Los griegos, y después de ellos los romanos, rara vez intentaron explicar los fenómenos montañosos. La ciencia requiere no solo observación, sino análisis basado en la experiencia directa y, cuando es posible, en la experimentación. Y a los griegos les faltó la voluntad de ascender a las altas cumbres. Además, las montañas se consideraban sagradas, asociadas con lo sobrenatural y trascendente.

Lucrecio el epicúreo, que se negaba a creer en todo lo que no pudiera explicarse según la materia en movimiento, el movimiento perpetuo de los átomos invisibles [1], no hizo una excepción con las montañas y los fenómenos asociados a ellas. Las montañas son huecas, creía Lucrecio, y las erupciones volcánicas ocurren cuando los átomos de fuego son expulsados del cono. Más cercana a la realidad fue su observación de que las nubes se forman en los picos de las montañas debido al aire caliente que sube por las laderas hacia el frío de la cumbre.

Monte Vesuvio. Fuente: Wikimedia Commons

El romano más famoso que investigó las montañas fue Cayo Plinio Secundo, Plinio el Viejo. En el 79 e.c. el Monte Vesubio entró en erupción, arrojando cenizas, gases y lava. Plinio, que podía ver el volcán desde su casa en la bahía de Nápoles, se hizo a la mar para investigar la densa columna de humo que se elevaba desde el Vesubio. Tomó notas de sus observaciones y cuando el barco llegó a las costas al sur de Pompeya, continuó observando la caída de ceniza y rocas hasta su muerte por asfixia [2].

Contemporáneamente, en el siglo I e.c., una nueva secta palestina, los cristianos, supusieron una renovación de la fascinación judía con las montañas. Su líder fundador, Jesús de Nazaret, encontró, como Moisés milenios antes en el Sinaí o Zacarías en el Monte de los Olivos, significado y trascendencia en las pequeñas montañas que rodean Jerusalén. Sin embargo un teórico de la ya religión, Agustín de Hipona, varios siglos después, condenó la fascinación humana por las montañas a expensas de la autoconciencia. La influencia de san Agustín explica el desdén de la europea medieval hacia los monumentos físicos al Creador y su concentración en lo incorpóreo y espiritual. Hubo que esperar al Renacimiento para que se despertase de nuevo el interés por las montañas, y fue con una excusa espiritual: el humanista y montañista Francesco Petrarca en el siglo XIV mostró las posibilidades de autodescubrimiento y contemplación en la experiencia de ascender una montaña.

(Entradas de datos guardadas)
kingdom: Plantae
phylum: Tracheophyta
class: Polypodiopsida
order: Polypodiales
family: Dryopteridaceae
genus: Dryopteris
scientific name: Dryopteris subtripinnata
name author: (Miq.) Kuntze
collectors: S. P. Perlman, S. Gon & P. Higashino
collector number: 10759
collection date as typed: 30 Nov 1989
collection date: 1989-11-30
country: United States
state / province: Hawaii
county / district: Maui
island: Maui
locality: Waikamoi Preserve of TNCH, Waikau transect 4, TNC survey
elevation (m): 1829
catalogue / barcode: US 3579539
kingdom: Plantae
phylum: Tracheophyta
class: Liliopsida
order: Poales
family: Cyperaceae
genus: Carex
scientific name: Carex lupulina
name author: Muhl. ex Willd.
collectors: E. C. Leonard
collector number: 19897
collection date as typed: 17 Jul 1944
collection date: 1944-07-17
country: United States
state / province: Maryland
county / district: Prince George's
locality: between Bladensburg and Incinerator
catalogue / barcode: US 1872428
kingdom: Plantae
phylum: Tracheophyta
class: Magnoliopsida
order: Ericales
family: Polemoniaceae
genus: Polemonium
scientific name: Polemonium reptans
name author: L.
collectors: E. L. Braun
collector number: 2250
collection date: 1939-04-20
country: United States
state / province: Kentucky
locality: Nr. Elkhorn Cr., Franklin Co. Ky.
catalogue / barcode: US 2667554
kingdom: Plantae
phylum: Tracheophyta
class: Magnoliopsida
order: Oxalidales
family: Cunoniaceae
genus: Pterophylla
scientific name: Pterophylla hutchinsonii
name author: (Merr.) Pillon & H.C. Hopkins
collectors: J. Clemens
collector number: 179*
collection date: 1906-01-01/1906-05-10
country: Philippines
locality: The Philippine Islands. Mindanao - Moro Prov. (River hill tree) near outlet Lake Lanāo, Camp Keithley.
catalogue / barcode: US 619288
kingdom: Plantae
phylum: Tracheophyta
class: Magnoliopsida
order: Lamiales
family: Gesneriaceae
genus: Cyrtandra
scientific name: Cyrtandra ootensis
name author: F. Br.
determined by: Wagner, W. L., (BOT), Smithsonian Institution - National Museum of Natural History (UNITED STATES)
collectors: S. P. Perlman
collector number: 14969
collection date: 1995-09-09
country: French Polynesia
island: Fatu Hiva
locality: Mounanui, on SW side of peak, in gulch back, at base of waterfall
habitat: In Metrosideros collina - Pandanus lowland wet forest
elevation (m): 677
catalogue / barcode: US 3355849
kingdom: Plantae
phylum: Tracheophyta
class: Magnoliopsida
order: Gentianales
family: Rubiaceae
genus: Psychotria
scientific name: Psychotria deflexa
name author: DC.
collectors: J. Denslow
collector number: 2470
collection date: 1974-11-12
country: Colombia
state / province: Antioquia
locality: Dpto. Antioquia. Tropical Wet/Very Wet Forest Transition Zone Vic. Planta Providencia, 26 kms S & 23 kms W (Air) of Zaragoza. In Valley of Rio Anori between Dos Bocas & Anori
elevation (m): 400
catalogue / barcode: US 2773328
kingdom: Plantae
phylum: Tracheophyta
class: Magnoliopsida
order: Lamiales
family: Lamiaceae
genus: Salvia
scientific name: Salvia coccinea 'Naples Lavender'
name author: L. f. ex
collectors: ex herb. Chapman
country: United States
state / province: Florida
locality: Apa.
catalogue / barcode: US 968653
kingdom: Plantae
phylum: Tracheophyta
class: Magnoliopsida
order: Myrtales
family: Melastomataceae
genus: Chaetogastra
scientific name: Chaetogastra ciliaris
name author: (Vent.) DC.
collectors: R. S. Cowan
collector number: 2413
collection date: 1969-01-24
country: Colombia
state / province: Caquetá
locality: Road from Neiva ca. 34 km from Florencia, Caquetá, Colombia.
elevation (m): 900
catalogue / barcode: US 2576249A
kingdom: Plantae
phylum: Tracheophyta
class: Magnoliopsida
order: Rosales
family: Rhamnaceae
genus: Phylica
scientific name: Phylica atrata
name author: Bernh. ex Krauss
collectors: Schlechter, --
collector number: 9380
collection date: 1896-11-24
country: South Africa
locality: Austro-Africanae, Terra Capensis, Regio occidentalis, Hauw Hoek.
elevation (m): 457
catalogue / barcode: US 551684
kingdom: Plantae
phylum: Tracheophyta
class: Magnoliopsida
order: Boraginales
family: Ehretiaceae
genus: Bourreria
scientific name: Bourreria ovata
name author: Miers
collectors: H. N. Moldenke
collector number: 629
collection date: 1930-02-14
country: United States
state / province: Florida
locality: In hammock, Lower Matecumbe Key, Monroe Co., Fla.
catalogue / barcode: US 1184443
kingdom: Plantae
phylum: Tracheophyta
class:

:: PREGUNTAS DE ESTUDIO ::
[1] Según el texto sobre las montañas en la Antigüedad, ¿desde dónde podía ver Plinio el Viejo el Vesubio?
[2] Extraiga del texto sobre las montañas en la Antigüedad el fragmento que comienza con "Monte Vesuvio. Fuente: Wikimedia" y llega hasta "por asfixia [2].".
[3] Redacte la continuación del texto sobre las montañas en la Antigüedad a partir del punto en que termina.

:: RESULTADOS ::
[1] Desde su casa en la bahía de Nápoles.

[2]
Monte Vesuvio. Fuente: Wikimedia Commons

El romano más famoso que investigó las montañas fue Cayo Plinio Secundo, Plinio el Viejo. En el 79 e.c. el Monte Vesubio entró en erupción, arrojando cenizas, gases y lava. Plinio, que podía ver el volcán desde su casa en la bahía de Nápoles, se hizo a la mar para investigar la densa columna de humo que se elevaba desde el Vesubio. Tomó notas de sus observaciones y cuando el barco llegó a las costas al sur de Pompeya, continuó observando la caída de ceniza y rocas hasta su muerte por asfixia [2].

[3]
Procession de saint Janvier à Naples pendant une éruption du Vésuve (1822) de Antoine Jean-Baptiste Thomas. Procesión de San Jenaro para implorar la intervención divina ante una erupción del Vesubio.

Nota:

[1] Algunos periodistas televisivos, al informar sobre erupciones volcánicas, siguen a Lucrecio, sin saberlo. Es más, oyéndoles uno pensaría que creen que la lava es algo que está ardiendo, pero uno no lo piensa porque no puede creer que la ignorancia y la incompetencia lleguen a esos niveles.

[2] En vulcanología se llama erupción pliniana a la erupción violenta de un volcán liberando gases en una columna eruptiva que puede alcanzar decenas de kilómetros, como la del Vesubio, en honor a Plinio el Viejo.

Sobre el autor: César Tomé López es divulgador científico y editor de Mapping Ignorance

1 comentario

  • Avatar de Cristian

    Sobre tu comentario en la nota [1], la información periodística sobre cualquier tema científico da bastante vergüenza, se nota que no saben prácticamente nada y que ni tan solo les interesa informarse debidamente. Yo si que me creo que a ese nivel haya incompetencia e ignorancia.